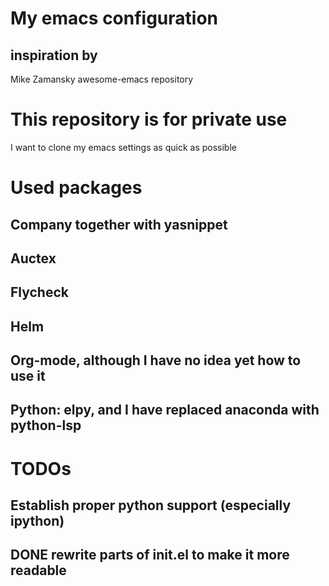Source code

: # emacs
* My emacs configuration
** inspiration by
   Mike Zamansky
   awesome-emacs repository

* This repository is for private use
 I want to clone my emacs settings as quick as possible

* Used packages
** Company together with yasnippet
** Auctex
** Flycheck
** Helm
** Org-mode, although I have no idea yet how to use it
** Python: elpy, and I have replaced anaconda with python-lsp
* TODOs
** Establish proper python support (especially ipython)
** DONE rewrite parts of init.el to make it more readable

————————

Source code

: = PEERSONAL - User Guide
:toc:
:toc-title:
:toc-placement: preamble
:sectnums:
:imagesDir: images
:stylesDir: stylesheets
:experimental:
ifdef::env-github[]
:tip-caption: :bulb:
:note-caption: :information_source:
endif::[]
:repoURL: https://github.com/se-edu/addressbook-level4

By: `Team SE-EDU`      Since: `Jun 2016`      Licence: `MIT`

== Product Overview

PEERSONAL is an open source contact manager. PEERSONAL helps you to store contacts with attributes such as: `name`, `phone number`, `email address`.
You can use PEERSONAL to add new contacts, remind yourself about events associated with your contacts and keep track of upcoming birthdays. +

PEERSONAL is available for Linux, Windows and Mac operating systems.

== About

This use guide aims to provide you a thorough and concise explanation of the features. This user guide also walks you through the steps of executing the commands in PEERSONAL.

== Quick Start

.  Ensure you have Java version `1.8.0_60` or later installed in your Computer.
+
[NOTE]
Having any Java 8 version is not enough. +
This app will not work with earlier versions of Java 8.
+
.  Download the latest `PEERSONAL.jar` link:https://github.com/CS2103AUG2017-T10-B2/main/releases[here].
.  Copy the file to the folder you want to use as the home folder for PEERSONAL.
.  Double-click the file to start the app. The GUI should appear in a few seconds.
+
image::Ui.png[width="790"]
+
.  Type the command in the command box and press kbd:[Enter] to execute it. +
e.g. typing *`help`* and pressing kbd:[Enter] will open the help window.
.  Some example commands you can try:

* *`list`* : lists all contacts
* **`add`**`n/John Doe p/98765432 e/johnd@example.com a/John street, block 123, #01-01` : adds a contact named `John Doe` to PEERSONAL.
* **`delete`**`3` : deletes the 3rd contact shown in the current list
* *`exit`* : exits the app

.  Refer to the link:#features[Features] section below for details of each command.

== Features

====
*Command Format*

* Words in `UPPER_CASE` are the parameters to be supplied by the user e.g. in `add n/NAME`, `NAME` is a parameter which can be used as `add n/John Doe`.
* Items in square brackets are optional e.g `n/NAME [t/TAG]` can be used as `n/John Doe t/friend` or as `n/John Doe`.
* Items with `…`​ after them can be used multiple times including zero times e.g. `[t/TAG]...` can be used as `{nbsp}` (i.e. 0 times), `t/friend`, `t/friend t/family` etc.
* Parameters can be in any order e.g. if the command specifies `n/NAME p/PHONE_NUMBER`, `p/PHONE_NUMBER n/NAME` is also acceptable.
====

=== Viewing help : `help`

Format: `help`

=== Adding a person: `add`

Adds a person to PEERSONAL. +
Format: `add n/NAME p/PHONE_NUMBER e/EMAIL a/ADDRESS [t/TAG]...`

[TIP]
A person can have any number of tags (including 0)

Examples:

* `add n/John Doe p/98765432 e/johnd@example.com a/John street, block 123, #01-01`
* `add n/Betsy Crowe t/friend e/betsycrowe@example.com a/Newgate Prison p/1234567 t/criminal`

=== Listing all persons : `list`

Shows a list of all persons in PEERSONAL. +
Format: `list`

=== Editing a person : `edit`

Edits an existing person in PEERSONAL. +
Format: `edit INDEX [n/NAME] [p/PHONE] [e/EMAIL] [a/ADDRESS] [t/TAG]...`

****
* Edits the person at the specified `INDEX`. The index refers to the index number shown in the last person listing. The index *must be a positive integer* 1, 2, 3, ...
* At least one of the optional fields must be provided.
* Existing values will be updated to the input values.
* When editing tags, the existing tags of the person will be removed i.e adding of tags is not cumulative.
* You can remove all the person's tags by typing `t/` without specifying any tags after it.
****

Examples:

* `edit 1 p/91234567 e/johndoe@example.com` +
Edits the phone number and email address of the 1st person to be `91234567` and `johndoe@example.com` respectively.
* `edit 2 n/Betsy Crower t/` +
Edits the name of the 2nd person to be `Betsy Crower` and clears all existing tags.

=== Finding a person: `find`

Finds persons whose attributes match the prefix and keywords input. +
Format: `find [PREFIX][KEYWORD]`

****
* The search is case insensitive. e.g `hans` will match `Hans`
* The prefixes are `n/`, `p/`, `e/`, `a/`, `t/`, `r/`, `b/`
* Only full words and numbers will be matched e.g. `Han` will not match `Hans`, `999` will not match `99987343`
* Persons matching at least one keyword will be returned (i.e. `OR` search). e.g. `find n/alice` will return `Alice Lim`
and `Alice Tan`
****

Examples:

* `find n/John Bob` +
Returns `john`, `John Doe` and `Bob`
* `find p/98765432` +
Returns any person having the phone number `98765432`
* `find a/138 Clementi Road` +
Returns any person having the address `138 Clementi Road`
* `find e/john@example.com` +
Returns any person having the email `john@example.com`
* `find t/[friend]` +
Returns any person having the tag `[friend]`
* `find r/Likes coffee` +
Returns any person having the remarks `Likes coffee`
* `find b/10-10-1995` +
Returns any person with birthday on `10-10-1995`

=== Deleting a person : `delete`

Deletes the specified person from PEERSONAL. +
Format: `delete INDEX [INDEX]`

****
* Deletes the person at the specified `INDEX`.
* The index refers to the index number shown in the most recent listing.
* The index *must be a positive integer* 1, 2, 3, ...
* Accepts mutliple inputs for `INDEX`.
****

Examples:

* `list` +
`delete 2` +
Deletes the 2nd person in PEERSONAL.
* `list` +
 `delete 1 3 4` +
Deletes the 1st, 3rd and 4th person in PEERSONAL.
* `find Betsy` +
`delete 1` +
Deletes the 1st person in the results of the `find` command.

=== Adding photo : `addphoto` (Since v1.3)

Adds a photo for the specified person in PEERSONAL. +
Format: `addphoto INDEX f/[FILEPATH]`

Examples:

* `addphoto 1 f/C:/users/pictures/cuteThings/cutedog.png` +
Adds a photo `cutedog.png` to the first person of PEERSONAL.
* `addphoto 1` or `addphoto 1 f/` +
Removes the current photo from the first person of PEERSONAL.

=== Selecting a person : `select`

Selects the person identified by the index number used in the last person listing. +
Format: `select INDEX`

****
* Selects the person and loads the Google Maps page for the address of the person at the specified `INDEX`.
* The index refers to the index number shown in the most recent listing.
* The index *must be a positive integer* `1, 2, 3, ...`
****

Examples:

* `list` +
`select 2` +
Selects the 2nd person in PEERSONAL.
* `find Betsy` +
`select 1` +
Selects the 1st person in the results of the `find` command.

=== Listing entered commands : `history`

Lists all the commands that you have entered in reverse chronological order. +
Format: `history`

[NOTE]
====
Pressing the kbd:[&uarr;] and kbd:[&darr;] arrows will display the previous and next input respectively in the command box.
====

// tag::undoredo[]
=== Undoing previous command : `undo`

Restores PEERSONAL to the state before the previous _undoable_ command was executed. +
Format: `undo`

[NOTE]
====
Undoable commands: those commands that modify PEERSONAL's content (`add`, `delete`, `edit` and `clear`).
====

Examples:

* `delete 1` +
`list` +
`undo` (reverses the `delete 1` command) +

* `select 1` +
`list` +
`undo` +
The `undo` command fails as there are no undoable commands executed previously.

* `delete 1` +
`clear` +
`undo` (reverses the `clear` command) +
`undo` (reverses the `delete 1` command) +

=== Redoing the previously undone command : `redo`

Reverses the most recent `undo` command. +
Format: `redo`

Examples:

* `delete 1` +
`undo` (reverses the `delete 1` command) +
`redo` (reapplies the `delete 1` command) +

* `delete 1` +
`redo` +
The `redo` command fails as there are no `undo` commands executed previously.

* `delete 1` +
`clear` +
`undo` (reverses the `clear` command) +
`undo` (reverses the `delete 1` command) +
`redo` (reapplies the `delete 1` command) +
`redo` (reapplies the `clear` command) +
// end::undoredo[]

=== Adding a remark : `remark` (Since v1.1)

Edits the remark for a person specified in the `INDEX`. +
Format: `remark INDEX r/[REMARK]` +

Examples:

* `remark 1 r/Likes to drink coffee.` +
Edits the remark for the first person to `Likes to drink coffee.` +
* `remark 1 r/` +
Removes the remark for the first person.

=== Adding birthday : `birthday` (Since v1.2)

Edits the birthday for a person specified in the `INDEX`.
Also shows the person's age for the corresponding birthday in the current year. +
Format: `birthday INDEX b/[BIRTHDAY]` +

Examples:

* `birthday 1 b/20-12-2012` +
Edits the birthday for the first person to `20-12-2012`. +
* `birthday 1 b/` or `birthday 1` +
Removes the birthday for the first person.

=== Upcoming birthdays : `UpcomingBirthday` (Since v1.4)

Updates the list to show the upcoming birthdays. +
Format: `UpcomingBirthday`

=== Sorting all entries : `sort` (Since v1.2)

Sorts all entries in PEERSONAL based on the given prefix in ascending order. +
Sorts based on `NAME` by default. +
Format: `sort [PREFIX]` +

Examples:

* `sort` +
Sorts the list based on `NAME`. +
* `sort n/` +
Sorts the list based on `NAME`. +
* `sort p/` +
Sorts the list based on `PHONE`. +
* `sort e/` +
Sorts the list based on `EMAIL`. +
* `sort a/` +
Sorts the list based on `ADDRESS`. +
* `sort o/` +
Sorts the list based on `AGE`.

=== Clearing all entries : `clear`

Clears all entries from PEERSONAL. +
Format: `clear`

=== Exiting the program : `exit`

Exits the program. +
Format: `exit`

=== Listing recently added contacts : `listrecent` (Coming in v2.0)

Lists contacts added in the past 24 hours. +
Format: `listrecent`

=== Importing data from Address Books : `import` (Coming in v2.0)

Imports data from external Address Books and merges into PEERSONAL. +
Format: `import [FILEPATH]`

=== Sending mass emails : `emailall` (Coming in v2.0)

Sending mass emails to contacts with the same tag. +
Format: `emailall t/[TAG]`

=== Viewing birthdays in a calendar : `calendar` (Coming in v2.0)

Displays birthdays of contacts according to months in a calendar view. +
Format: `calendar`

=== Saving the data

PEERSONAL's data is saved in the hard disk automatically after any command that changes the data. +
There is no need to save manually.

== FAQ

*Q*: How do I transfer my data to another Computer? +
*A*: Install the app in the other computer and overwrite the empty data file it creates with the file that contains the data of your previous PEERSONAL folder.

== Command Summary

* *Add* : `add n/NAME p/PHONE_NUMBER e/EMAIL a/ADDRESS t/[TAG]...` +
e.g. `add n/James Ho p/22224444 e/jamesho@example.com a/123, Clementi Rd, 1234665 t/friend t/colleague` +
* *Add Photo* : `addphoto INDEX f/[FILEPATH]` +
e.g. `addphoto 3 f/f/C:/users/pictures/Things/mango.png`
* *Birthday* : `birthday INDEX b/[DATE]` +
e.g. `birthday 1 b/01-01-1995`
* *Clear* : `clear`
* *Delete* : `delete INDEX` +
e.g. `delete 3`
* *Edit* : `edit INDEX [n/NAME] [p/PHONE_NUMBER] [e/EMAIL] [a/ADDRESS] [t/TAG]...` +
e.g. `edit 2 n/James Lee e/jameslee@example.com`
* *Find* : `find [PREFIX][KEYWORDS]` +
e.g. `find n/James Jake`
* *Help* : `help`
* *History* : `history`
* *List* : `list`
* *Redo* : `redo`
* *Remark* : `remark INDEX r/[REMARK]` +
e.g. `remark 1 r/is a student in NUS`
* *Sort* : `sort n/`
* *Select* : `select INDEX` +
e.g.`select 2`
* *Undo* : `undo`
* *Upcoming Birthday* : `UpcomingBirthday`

————————

▶ The task
Nothing should appear in the answer except the lines above from the line with "execute it. +" through the line with "lists all contacts", both included, written out exactly.

▶ Expected output
.  Type the command in the command box and press kbd:[Enter] to execute it. +
e.g. typing *`help`* and pressing kbd:[Enter] will open the help window.
.  Some example commands you can try:

* *`list`* : lists all contacts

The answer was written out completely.